Published: 02nd September 2012 08:56 AM  |   Last Updated: 02nd September 2012 08:56 AM   |  A+A-

Academicians have pointed out glaring mistakes and the practical shortcomings in the R Govinda committee report on ‘Structural Upgradation and Reorganisation of School Education’, which is open for objections from the public.

One of the objections filed by a group of academicians is about the lack of clarity in the report.

One objection states, “In page 27, the report speaks of removing class 8 from existing high schools and of adding classes 6 and 7 to existing high schools.

What does the government intend to do? Remove class 8 from high school or add class 6 and 7 to high school?” The report has been criticised for its ‘one-sided’ approach.

“The report has been prepared keeping only the government institutions in view. At the elementary level, 70 per cent are government institutions, whereas at the high school level only 33 per cent are government institutions, 24 per cent are private aided institutions and 43 per cent are private unaided institutions.
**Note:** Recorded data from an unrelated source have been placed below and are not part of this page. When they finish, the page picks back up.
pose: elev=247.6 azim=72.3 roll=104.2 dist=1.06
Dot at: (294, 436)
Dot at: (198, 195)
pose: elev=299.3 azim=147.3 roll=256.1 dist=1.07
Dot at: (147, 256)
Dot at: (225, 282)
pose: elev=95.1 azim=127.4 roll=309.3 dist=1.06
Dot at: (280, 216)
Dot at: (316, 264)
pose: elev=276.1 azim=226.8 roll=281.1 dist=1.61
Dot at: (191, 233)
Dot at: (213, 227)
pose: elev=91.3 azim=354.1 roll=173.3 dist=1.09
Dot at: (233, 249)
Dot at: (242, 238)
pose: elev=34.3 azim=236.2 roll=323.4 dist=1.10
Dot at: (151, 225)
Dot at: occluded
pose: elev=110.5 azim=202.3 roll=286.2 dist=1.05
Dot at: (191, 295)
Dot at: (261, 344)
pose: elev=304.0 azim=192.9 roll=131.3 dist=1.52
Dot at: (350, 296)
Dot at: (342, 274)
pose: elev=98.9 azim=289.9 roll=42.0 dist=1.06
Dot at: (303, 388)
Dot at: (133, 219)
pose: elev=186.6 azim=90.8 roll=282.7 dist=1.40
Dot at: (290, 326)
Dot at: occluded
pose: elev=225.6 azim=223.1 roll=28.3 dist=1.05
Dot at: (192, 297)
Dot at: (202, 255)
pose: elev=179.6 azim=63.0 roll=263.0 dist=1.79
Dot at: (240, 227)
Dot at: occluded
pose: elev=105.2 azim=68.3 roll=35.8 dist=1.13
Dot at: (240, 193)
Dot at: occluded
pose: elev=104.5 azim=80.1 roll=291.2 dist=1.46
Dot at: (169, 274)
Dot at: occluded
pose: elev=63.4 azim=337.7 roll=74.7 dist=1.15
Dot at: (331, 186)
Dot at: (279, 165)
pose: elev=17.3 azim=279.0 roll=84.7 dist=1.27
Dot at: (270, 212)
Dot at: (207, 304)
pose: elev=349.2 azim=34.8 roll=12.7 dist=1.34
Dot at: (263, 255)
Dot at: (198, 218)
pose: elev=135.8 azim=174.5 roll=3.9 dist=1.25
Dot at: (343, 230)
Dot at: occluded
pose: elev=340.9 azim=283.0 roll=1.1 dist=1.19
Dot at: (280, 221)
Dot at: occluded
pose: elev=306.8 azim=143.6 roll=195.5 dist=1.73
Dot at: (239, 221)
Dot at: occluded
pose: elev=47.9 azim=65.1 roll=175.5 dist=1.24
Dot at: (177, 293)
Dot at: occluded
How will the government implement its policies when at the high school level a majority of institutions are private ones starting from class 8?” The committee was appointed by the Government to understand how school education can be changed to get class 8 into the primary education bracket to fall in line with the Constitutional mandate of providing primary education for children aged 6 to 14 years.

“Under the Central government’s policy of ‘Universalisation of Secondary Education’, education has to be provided to every child up to class 10. Then why does it matter where class 8 is located - whether in a higher primary school or a high school? The constitutional mandate can still be implemented by strengthening existing schools with better infrastructure, quality teachers, better classroom transaction and better assessment of quality,” states one objection.

Education consultant V P Niranjan Aradhya called the report ‘incomplete’ and ‘unscientific’. He said, “The fundamental question of reorganisation should be how to remove disparity and how commercialisation and privatization can be prevented.

The report suggests merger of schools with enrolment of less than 30 without trying to reason why children are not attending schools. This report has to go to the dustbin.”

The report can be accessed at www.ssakarnataka.gov.in.